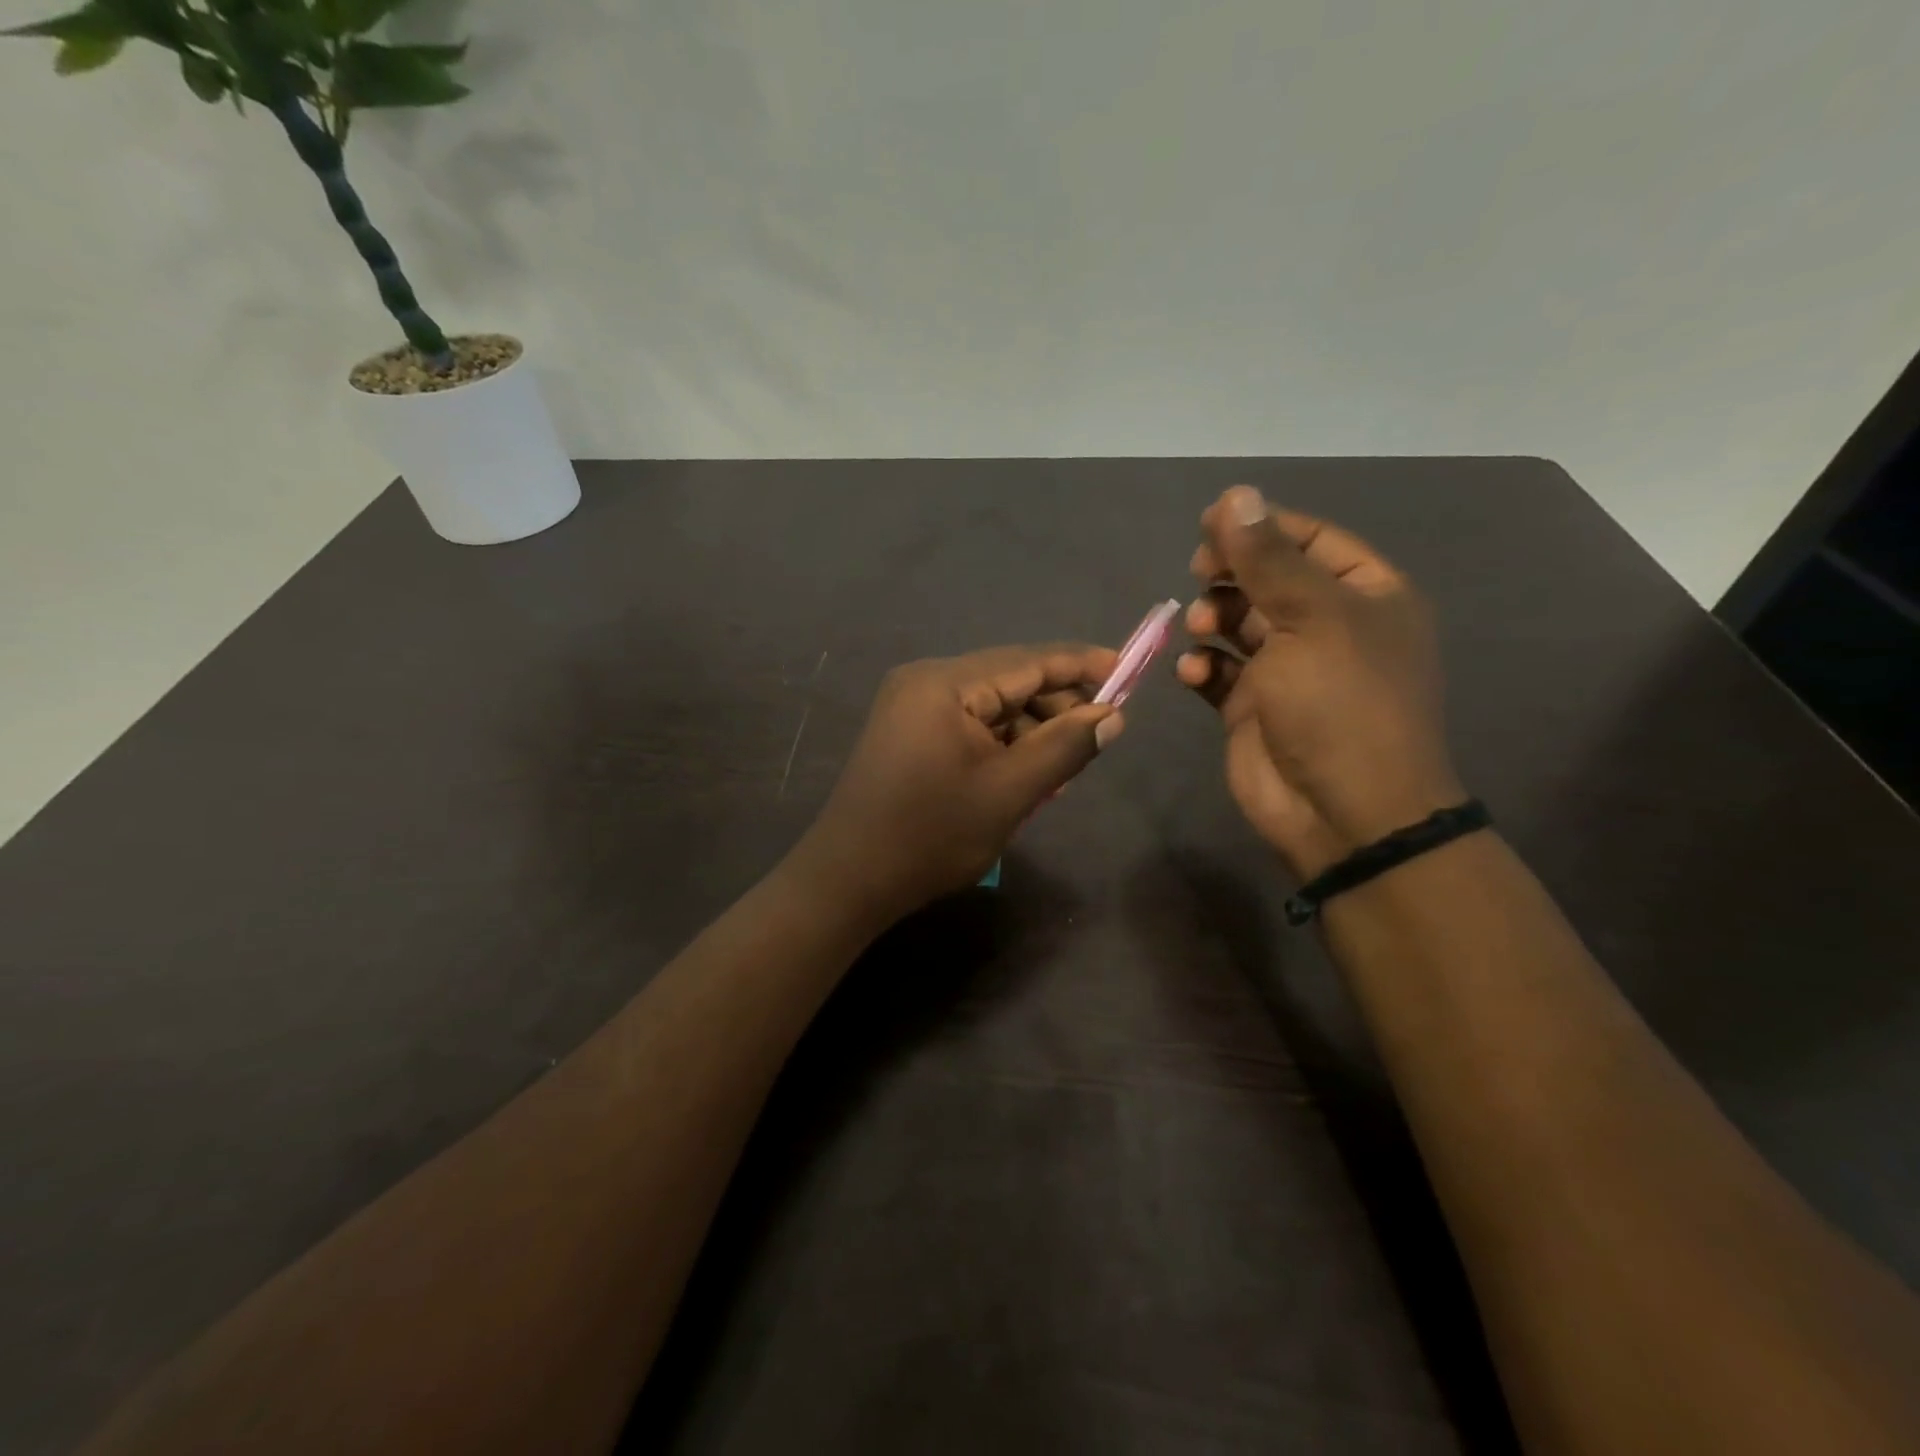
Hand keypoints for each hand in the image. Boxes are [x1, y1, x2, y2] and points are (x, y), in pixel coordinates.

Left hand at [789, 643, 1124, 921]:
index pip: (1028, 661)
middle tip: (1095, 741)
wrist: (848, 880)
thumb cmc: (931, 835)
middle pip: (1009, 681)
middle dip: (1055, 708)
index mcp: (945, 683)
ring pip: (990, 706)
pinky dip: (1000, 744)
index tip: (1128, 672)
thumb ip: (1065, 746)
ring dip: (1029, 731)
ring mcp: (911, 706)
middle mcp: (925, 681)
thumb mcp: (1009, 792)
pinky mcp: (907, 732)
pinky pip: (968, 725)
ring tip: (1061, 771)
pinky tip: (1023, 775)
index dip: (1081, 665)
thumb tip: (1112, 716)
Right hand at [1177, 485, 1463, 879]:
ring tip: (1202, 631)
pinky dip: (1202, 667)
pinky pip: (1218, 671)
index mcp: (1364, 595)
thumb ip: (1268, 558)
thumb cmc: (1340, 703)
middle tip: (1200, 573)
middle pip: (1268, 578)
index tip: (1209, 523)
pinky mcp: (1251, 706)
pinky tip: (1195, 675)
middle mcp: (1327, 627)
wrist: (1341, 810)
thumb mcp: (1311, 618)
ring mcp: (1287, 669)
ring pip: (1237, 623)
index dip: (1260, 526)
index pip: (1309, 539)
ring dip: (1212, 619)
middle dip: (1230, 574)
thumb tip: (1235, 495)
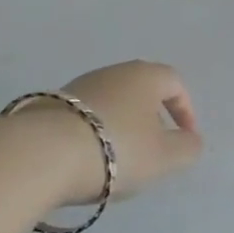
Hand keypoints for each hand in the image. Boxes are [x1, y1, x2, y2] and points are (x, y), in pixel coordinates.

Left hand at [37, 60, 203, 207]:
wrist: (42, 154)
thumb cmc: (116, 149)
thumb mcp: (164, 157)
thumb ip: (187, 148)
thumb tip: (191, 140)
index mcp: (145, 75)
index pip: (175, 83)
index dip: (185, 111)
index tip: (184, 140)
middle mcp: (114, 72)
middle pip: (141, 90)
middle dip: (151, 118)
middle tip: (153, 150)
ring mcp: (79, 86)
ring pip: (111, 103)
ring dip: (121, 126)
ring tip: (118, 160)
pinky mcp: (51, 105)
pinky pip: (85, 117)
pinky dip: (94, 134)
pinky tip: (87, 160)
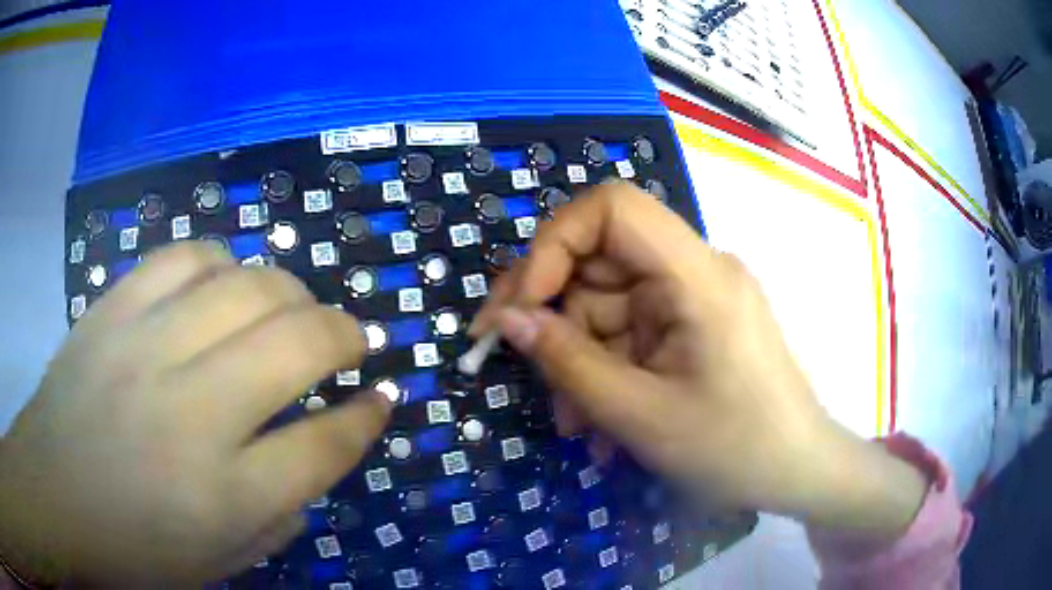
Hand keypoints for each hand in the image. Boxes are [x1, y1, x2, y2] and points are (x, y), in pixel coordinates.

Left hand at [0, 243, 390, 585]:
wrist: (53, 495)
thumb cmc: (135, 550)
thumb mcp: (222, 560)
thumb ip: (282, 508)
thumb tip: (325, 442)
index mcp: (224, 495)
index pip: (325, 444)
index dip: (368, 417)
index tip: (383, 396)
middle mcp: (191, 412)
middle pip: (297, 342)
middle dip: (345, 334)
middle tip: (351, 341)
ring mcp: (146, 348)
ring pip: (247, 284)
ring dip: (290, 292)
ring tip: (293, 310)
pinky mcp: (115, 309)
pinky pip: (186, 257)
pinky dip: (223, 263)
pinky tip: (225, 284)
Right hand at [473, 183, 925, 537]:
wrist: (797, 473)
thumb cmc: (733, 448)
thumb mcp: (639, 414)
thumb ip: (566, 362)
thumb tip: (506, 319)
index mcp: (696, 274)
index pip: (613, 208)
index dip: (554, 242)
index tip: (523, 305)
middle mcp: (696, 271)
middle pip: (603, 260)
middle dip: (554, 315)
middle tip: (514, 362)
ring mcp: (695, 299)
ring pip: (611, 305)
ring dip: (579, 359)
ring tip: (573, 423)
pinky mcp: (694, 326)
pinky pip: (633, 333)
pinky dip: (608, 371)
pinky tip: (599, 422)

###

* The task
Output exactly the lines from the one containing "middle dip: (345, 334)" through the last line of the entries, both ends included.

* Solved exercise
middle dip: (345, 334)
middle tip: (351, 341)
ring mcp: (146, 348)
ring pip: (247, 284)
ring dip: (290, 292)
ring tip: (293, 310)
pinky mcp: (115, 309)
pinky pip: (186, 257)
pinky dip: (223, 263)
pinky tip: (225, 284)
Right hand at [473, 183, 925, 537]:
wrist: (797, 473)
thumb cmc: (733, 448)
thumb mcp: (639, 414)
thumb ip: (566, 362)
thumb tip: (506, 319)
index mcp: (696, 274)
index pip: (613, 208)
index dip: (554, 242)
index tip: (523, 305)
middle mcp: (696, 271)
middle pip: (603, 260)
middle dip: (554, 315)
middle tip: (514, 362)
ring mcp: (695, 299)
ring pip: (611, 305)
ring dip: (579, 359)
ring tip: (573, 423)
pinky mcp: (694, 326)
pinky pip: (633, 333)
pinky dip: (608, 371)
pinky tip: (599, 422)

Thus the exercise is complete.